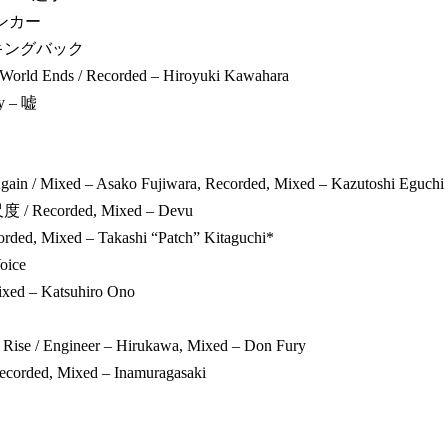
ランカー
ルッキングバック
World Ends / Recorded – Hiroyuki Kawahara
ay – 嘘
gain / Mixed – Asako Fujiwara, Recorded, Mixed – Kazutoshi Eguchi
/ Recorded, Mixed – Devu
corded, Mixed – Takashi “Patch” Kitaguchi*
oice
Mixed – Katsuhiro Ono
 Rise / Engineer – Hirukawa, Mixed – Don Fury
Recorded, Mixed – Inamuragasaki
━━━━━━
| Arbeitsauftrag |
Schreib die Textzeilen aller Einträge als nummerierte Liste um und lass Leerzeilen weg. Die Bilder gehören nicht in die Antwort.

| Gelöste Aufgabe |
1. ランカー
2. ルッキングバック
3. World Ends / Recorded – Hiroyuki Kawahara
4. ay – 嘘
5. gain / Mixed – Asako Fujiwara, Recorded, Mixed – Kazutoshi Eguchi
6. / Recorded, Mixed – Devu
7. corded, Mixed – Takashi “Patch” Kitaguchi*
8. oice
9. Mixed – Katsuhiro Ono
10.  Rise / Engineer – Hirukawa, Mixed – Don Fury
11. Recorded, Mixed – Inamuragasaki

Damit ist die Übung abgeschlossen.